Things to do for Centrics
- Hike one of the trails to the top of the mountain in Gorda Peak National Park.
- In March, attend the island’s Jazz on the Hill concert series. Or make a visit to coincide with the springtime Spanish Town Fisherman’s Jamboree.
- Carry your camera for some serious photography at the Baths, a boulder-strewn beach area. And walk from this beach to Devil’s Bay, a move that involves scaling the boulders with the help of ladders and rope handrails.
- Sightsee from a helicopter.
- Kayaking is an option. Visit local outfitters for the equipment.
- Exploit the available nightlife. Look for a full-moon party.

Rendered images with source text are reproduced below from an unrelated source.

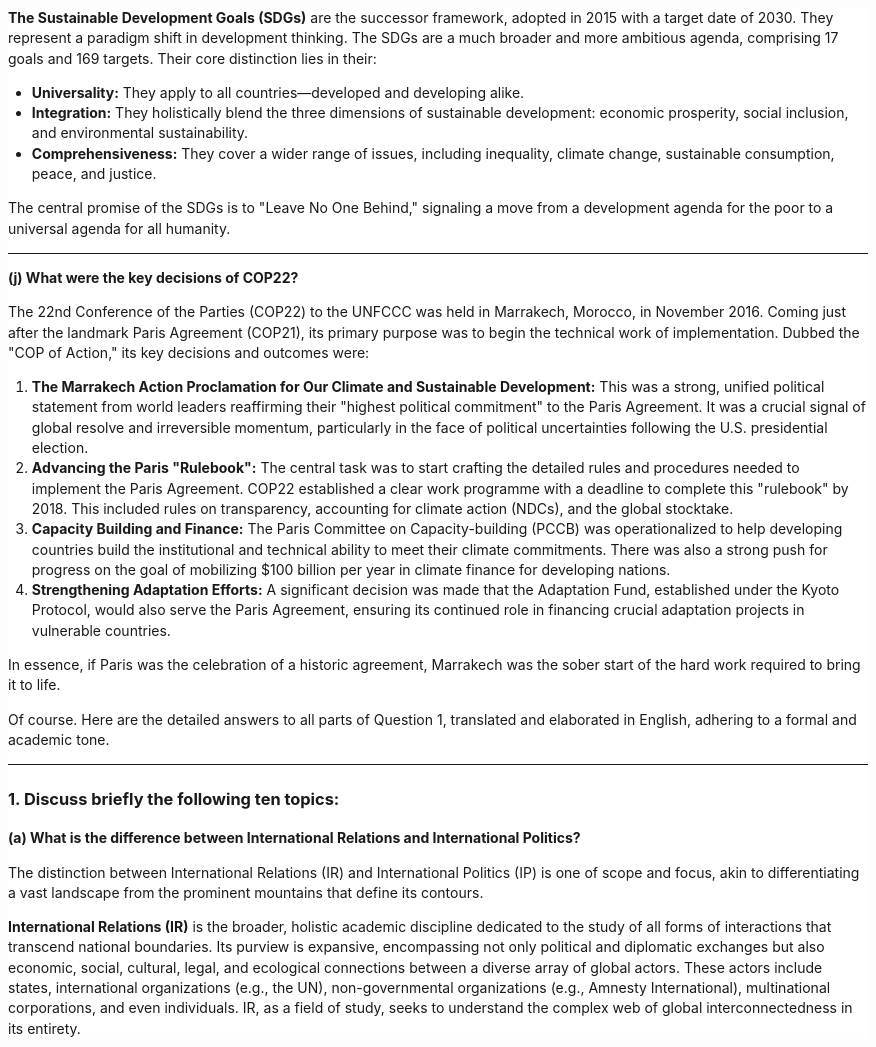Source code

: **The Sustainable Development Goals (SDGs)** are the successor framework, adopted in 2015 with a target date of 2030. They represent a paradigm shift in development thinking. The SDGs are a much broader and more ambitious agenda, comprising 17 goals and 169 targets. Their core distinction lies in their:
*   **Universality:** They apply to all countries—developed and developing alike.
*   **Integration:** They holistically blend the three dimensions of sustainable development: economic prosperity, social inclusion, and environmental sustainability.
*   **Comprehensiveness:** They cover a wider range of issues, including inequality, climate change, sustainable consumption, peace, and justice.

The central promise of the SDGs is to "Leave No One Behind," signaling a move from a development agenda for the poor to a universal agenda for all humanity.

---

**(j) What were the key decisions of COP22?**

The 22nd Conference of the Parties (COP22) to the UNFCCC was held in Marrakech, Morocco, in November 2016. Coming just after the landmark Paris Agreement (COP21), its primary purpose was to begin the technical work of implementation. Dubbed the "COP of Action," its key decisions and outcomes were:

1.  **The Marrakech Action Proclamation for Our Climate and Sustainable Development:** This was a strong, unified political statement from world leaders reaffirming their "highest political commitment" to the Paris Agreement. It was a crucial signal of global resolve and irreversible momentum, particularly in the face of political uncertainties following the U.S. presidential election.
2.  **Advancing the Paris "Rulebook":** The central task was to start crafting the detailed rules and procedures needed to implement the Paris Agreement. COP22 established a clear work programme with a deadline to complete this "rulebook" by 2018. This included rules on transparency, accounting for climate action (NDCs), and the global stocktake.
3.  **Capacity Building and Finance:** The Paris Committee on Capacity-building (PCCB) was operationalized to help developing countries build the institutional and technical ability to meet their climate commitments. There was also a strong push for progress on the goal of mobilizing $100 billion per year in climate finance for developing nations.
4.  **Strengthening Adaptation Efforts:** A significant decision was made that the Adaptation Fund, established under the Kyoto Protocol, would also serve the Paris Agreement, ensuring its continued role in financing crucial adaptation projects in vulnerable countries.

In essence, if Paris was the celebration of a historic agreement, Marrakech was the sober start of the hard work required to bring it to life.

Of course. Here are the detailed answers to all parts of Question 1, translated and elaborated in English, adhering to a formal and academic tone.

***

### **1. Discuss briefly the following ten topics:**

**(a) What is the difference between International Relations and International Politics?**

The distinction between International Relations (IR) and International Politics (IP) is one of scope and focus, akin to differentiating a vast landscape from the prominent mountains that define its contours.

**International Relations (IR)** is the broader, holistic academic discipline dedicated to the study of all forms of interactions that transcend national boundaries. Its purview is expansive, encompassing not only political and diplomatic exchanges but also economic, social, cultural, legal, and ecological connections between a diverse array of global actors. These actors include states, international organizations (e.g., the UN), non-governmental organizations (e.g., Amnesty International), multinational corporations, and even individuals. IR, as a field of study, seeks to understand the complex web of global interconnectedness in its entirety.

Or, make that a restaurant with live music, which could be jazz.
Things to do for Authentics
- Take in the endless views of the Caribbean from Coppermine Point on the island’s southeast tip.
- For quiet beach time, head to Mountain Trunk, Pond Bay or Savannah Bay on the north shore. Or make Prickly Pear Island your preferred beach site.
- Stay at Little Dix Bay, the first luxury resort in the British Virgin Islands, built in the 1960s. Sample the spa services, offered here in private treatment cottages. Or, if traveling with a sizeable group, book your stay in a private villa.
- Visit another B.V.I. island via water taxi. The taxi ride itself is part of the experience.
- Charter a vessel for a half or full day of sportfishing.
- Picnic and snorkel at Spring Bay National Park. Or, snorkel at the Blinders, near the Baths, where you can eye submerged boulders.